To make out what is depicted on the walls, you should peer into the lines and colored spots for a long time, or listen to an explanation and wonder why you failed to see the obvious. The shapes of women with headscarves on, who work near a thresher, are discernible on the wall adjacent to the windows. Above them, the lower part of a man with a spade is walking somewhere, while the upper one is still whitened. There’s a red flag in one corner and another woman, wearing a typical red headscarf, with a face unusually propped up with the hand – in another. One more portrait, the most conspicuous on this wall, also expresses a symbiosis of Byzantine traditions and a historical national context. It is surrounded by an ornament that refers us directly to the ancient fresco-making tradition represented very well in St. Sophia’s of Kyiv. The portraits are most likely to have been staged. Maybe, heroes were drawn from newspaper front pages rather than from real sitter who ran at the time the risk of being accused of parasitism.

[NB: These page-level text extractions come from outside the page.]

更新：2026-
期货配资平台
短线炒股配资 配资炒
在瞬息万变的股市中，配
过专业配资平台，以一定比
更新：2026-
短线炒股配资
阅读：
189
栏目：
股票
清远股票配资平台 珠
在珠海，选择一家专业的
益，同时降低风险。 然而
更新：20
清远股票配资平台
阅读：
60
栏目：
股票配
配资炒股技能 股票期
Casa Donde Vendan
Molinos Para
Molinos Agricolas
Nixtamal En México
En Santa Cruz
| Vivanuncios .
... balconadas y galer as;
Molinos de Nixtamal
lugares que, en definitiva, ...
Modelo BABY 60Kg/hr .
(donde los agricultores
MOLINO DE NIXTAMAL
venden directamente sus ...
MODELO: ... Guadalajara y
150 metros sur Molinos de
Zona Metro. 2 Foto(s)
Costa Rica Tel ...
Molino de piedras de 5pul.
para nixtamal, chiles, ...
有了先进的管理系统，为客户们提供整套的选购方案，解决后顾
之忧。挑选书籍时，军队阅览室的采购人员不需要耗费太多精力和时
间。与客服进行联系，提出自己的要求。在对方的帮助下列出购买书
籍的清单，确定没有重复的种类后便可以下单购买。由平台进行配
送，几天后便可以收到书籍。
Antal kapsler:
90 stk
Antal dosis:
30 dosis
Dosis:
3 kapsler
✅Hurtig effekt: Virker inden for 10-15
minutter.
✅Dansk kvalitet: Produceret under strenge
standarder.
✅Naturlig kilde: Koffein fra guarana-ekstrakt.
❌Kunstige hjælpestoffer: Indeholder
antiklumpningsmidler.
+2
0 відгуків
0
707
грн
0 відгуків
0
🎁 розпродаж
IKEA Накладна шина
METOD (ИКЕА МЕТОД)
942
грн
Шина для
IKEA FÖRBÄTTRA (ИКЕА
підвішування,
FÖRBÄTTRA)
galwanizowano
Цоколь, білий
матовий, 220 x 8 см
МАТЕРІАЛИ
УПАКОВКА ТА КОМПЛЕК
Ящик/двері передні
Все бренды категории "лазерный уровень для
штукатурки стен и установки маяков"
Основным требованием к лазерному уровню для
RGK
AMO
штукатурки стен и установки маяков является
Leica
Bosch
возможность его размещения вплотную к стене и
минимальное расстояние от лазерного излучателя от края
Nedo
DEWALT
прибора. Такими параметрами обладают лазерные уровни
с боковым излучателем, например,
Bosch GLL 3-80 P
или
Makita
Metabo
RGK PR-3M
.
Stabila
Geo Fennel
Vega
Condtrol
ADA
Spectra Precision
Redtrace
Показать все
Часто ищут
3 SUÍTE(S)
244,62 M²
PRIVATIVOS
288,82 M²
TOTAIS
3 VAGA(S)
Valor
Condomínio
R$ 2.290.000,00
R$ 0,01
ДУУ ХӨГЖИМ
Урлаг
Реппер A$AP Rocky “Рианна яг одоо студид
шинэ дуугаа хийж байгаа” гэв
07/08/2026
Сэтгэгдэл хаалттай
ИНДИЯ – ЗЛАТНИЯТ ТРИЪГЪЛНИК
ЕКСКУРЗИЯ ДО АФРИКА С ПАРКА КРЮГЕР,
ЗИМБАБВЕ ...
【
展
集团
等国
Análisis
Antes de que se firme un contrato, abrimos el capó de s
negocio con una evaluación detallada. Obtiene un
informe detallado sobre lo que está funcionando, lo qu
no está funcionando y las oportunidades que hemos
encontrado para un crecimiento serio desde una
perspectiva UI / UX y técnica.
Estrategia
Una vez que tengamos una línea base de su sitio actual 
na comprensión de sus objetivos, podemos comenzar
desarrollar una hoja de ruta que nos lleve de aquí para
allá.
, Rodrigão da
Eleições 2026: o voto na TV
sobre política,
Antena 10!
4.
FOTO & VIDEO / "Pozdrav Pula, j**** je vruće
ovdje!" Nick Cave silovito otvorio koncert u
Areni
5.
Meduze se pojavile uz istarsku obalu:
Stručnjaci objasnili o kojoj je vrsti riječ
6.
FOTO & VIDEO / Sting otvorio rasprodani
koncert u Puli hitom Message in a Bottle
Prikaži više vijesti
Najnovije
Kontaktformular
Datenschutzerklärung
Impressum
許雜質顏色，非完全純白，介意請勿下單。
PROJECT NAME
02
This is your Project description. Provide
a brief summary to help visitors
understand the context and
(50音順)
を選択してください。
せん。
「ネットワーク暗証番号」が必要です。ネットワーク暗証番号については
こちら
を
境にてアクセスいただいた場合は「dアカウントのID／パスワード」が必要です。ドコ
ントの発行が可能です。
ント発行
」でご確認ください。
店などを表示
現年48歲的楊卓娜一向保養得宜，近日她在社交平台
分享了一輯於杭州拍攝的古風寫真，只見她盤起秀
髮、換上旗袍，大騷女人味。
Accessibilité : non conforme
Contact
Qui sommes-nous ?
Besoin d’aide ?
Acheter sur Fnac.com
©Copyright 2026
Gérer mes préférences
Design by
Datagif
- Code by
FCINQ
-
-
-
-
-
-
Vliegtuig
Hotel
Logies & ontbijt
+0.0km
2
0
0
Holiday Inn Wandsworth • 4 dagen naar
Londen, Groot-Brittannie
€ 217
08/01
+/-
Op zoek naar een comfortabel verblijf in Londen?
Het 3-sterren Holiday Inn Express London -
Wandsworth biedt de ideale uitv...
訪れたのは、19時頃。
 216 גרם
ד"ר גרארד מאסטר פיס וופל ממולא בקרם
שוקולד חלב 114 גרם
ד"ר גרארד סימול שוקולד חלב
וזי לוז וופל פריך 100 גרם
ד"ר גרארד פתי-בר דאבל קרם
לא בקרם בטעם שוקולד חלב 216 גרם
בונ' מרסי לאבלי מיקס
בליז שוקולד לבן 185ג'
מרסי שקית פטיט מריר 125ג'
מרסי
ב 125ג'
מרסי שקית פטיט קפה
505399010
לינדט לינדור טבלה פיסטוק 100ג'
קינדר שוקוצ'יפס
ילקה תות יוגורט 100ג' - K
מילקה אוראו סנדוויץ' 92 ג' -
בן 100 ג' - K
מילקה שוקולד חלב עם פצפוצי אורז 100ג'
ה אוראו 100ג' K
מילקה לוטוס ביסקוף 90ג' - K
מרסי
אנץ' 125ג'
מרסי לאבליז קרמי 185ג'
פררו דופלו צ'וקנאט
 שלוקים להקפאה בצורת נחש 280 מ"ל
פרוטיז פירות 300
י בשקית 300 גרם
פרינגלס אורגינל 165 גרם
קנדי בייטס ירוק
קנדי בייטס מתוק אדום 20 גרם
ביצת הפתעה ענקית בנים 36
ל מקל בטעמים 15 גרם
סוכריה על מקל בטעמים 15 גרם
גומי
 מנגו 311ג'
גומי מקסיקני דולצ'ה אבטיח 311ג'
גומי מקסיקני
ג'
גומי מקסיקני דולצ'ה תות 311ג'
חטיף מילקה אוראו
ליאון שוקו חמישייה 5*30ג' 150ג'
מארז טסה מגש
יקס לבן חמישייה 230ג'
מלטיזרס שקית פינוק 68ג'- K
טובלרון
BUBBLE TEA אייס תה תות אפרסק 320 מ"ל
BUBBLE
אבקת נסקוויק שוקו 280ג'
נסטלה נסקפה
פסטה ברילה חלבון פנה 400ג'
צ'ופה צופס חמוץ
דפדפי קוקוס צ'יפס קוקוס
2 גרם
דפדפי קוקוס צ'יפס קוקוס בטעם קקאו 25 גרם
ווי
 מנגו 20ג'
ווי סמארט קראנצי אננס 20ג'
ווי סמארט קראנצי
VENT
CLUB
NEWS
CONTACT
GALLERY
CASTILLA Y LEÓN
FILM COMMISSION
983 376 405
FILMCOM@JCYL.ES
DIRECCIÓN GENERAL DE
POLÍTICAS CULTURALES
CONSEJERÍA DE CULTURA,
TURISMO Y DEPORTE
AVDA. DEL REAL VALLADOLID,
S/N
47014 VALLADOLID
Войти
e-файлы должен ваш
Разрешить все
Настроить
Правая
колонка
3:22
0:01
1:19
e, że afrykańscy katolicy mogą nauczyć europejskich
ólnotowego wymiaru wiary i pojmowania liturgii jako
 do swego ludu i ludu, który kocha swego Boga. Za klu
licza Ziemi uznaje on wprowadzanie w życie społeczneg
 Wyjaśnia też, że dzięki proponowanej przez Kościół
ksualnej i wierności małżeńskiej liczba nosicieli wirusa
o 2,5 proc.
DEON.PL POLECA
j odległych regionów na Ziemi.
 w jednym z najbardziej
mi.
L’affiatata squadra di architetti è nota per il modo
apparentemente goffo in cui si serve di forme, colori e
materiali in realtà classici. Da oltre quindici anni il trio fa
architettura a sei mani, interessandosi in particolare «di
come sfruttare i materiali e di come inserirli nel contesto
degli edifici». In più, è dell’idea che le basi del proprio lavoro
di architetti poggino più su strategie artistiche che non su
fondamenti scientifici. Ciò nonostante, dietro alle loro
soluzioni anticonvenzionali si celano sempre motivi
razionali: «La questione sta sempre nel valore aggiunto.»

The composition on the wall opposite to the windows is the only identified finding. Kovalchuk says it is “Braking the Hemp,” a work by Okhrim Kravchenko. You can see colored headscarves, a “trend” of that era. The upper part, which depicts the house roof and a lonely tree, has been preserved best. The lower painted layer of the fresco has almost vanished. But the surviving photos of the 1920s helped identify the name and the authorship.
Interestingly, the frescos were not painted down to the floor – they ended about a meter above it. Experts presume that it was done so that future generations do not shield their predecessors’ works with their canvases and feast their eyes on them when finishing their masterpieces.
Portraits are also discernible on one more wall. In the view of researchers, it is worthwhile to go on cleaning up the upper layers – there is a likelihood of finding elements that are symmetric to those found.
A HOLE INSTEAD OF HONOR
The excursion ends in the academy’s basement. There has been a lithographic studio here since the first years of the academy in this building. There are board and sheets with students’ works on the tables. Like windowsills in the previous classrooms, shelves are piled up with paints, solvents, and brushes. Only the new concrete covering and wall slabs remind us that we left the 20th century long ago. Visitors fill the narrow passages and listen attentively to the story of the latest found fragment of a fresco.
The technique of work is rather original – a synthesis of engraving and monumental painting. The lower layer is a dark plasterwork, while the upper one is lighter and grainier in texture. On a small fragment of the monumental decorative picture, you can see the figures of a boy and two girls near a tree. A hole in the wall instead of the face… Ostap Kovalchuk is convinced: the work could not be damaged deliberately in the academy. Maybe, a shelf hung on the plastered wall, or a piece of stucco fell off together with the later layers. The academic considers this “restoration” a symbol of the Soviet government’s attitude to the artistic legacy of Boichukism and Ukrainian art as a whole.
Both the academy’s administration and artists agree that the found paintings should continue to adore the classrooms, for this is the reason why they were created. Yet there is no consensus about the necessity of restoring the findings and continuing the search. Some believe that the cleaned fragments will be lost forever unless they are restored, while others think that it will be unethical to “paint a little more.” Besides, restoration requires funds and specialists, and the classroom will have to be withdrawn from the teaching process. Somebody even said that Soviet plasterwork is the best “preservative” for the still unfound fragments. So is it worthwhile to destroy it if we do not know what to do with the finds? The question remains open so far.